Institutional Investor
January 10, 2013


Jeff Sine Named to Institutional Investor’s “Rain Makers of the Year” list

For Masayoshi Son, the deal-obsessed Japanese entrepreneur behind telecommunications-media conglomerate SoftBank Corp., his $20.1 billion acquisition of U.S. cellular carrier Sprint Nextel Corp. is the boldest stroke yet in a daring career — a highly leveraged megabet on a distant No. 3 provider that has lost $41 billion in the past five years. For Jeffrey Sine, co-founder of New York technology, media and telecom boutique bank Raine Group, it’s a triumph of old-fashioned relationship banking.

Son is Japan’s second-richest man, with a net worth of $7.2 billion, according to Forbes. Sine, 55, has advised him on U.S. acquisitions since the mid-1990s. Then a banker at Morgan Stanley, Sine steered Tokyo-based SoftBank’s $2.1 billion purchase of U.S. publisher Ziff Davis, among other acquisitions. SoftBank sold out of these at a fat profit during the tech bubble’s peak in 1999. In 2001, Sine jumped to UBS as global head of TMT. He took Son along as a client, helping the billionaire with his interlinked investments in Yahoo, Yahoo Japan and Chinese Internet powerhouse Alibaba Group.

Sine left UBS in 2009 to start Raine with former Goldman Sachs Group partner Joseph Ravitch. Son started getting the itch to take a giant step in cellular about a year ago, sources say. That meant many late-night calls for Sine and his team as they presented their client with options from around the world. Meanwhile, Overland Park, Kansas–based Sprint was holding parallel talks with other whale investors, such as Mexican magnate Carlos Slim.
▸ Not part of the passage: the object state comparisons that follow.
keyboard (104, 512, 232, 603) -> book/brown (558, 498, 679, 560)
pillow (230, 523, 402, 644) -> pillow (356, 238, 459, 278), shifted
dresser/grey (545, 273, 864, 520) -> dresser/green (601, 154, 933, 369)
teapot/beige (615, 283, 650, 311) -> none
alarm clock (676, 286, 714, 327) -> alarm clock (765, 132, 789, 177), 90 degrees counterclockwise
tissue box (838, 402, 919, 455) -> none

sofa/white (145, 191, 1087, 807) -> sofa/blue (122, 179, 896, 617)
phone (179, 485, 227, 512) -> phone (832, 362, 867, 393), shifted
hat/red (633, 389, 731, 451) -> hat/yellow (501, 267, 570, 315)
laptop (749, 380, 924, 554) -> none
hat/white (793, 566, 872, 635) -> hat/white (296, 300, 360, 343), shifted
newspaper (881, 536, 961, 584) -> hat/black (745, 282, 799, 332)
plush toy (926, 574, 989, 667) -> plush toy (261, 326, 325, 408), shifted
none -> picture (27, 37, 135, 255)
The sale to SoftBank was announced on October 14.

The transaction gives Sprint $8 billion in capital it needs to catch up with dominant players Verizon Communications and AT&T. It also sidesteps New York Stock Exchange and Securities and Exchange Commission restrictions that might apply to a huge U.S. takeover by a foreign investor: In October, SoftBank paid $3.1 billion for Sprint bonds convertible into a 19.65 percent stake in Sprint, just below the 20 percent threshold for new issuance that would require a shareholder vote under NYSE rules. After obtaining regulatory and shareholder approvals, SoftBank will acquire 55 percent of Sprint’s currently outstanding shares for $12.1 billion and spend $4.9 billion to buy newly issued shares. The deal, due to close in mid-2013, will leave SoftBank owning 70 percent of the U.S. company.
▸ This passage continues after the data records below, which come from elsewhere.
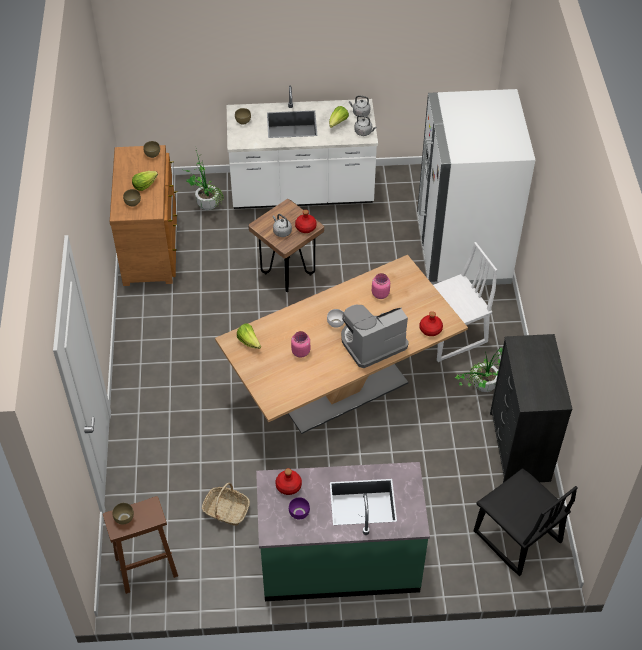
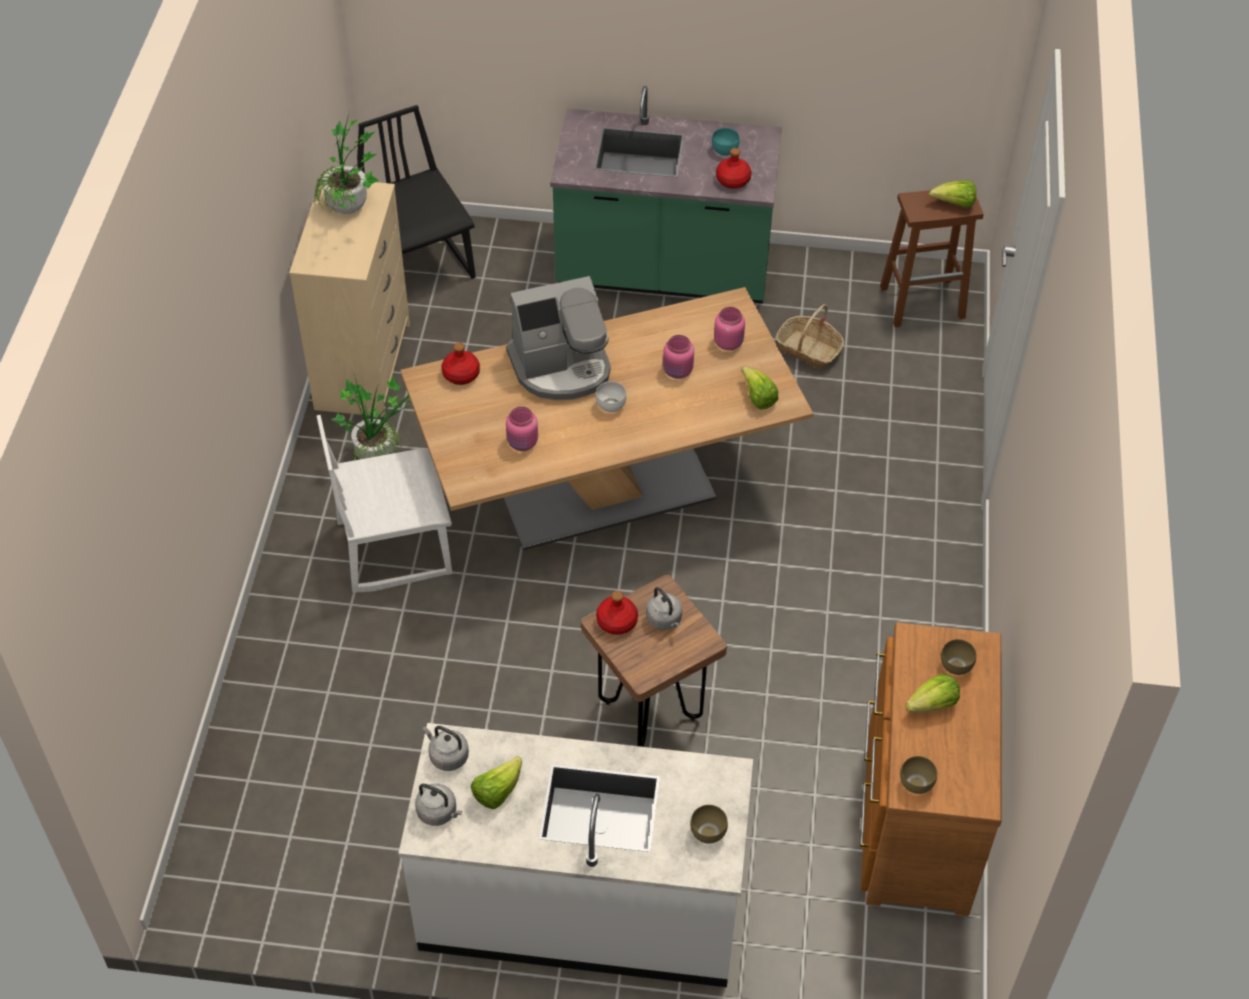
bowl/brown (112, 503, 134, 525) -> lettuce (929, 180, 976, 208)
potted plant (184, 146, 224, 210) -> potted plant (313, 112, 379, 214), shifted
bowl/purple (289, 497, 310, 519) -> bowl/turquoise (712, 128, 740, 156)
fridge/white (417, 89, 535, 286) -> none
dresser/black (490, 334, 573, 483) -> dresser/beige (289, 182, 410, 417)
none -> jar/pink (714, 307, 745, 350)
Such largesse will require SoftBank to raise lots of money. That’s the job of the deal’s second key player, Son’s longtime financial backer Mizuho Bank. Mizuho talked two other Japanese institutions and Deutsche Bank into joining it in a $20 billion credit line for SoftBank to backstop the Sprint acquisition. Deutsche and Mizuho were co-advisers to SoftBank, so they and Raine will split a fee pot estimated at $45 million. Citigroup, Rothschild and UBS advised Sprint.

Investors’ first reaction to the massive leverage was negative. SoftBank’s Japanese shares plunged nearly 30 percent, to ¥2,268 ($28.79), in the ten days before the deal’s announcement but had regained it all by late November. Son’s backers contend he can repeat the success that followed his $15 billion purchase of Vodafone Japan in 2006. Like Sprint, that carrier was a struggling No. 3 in its market. SoftBank’s management made it a flourishing No. 2.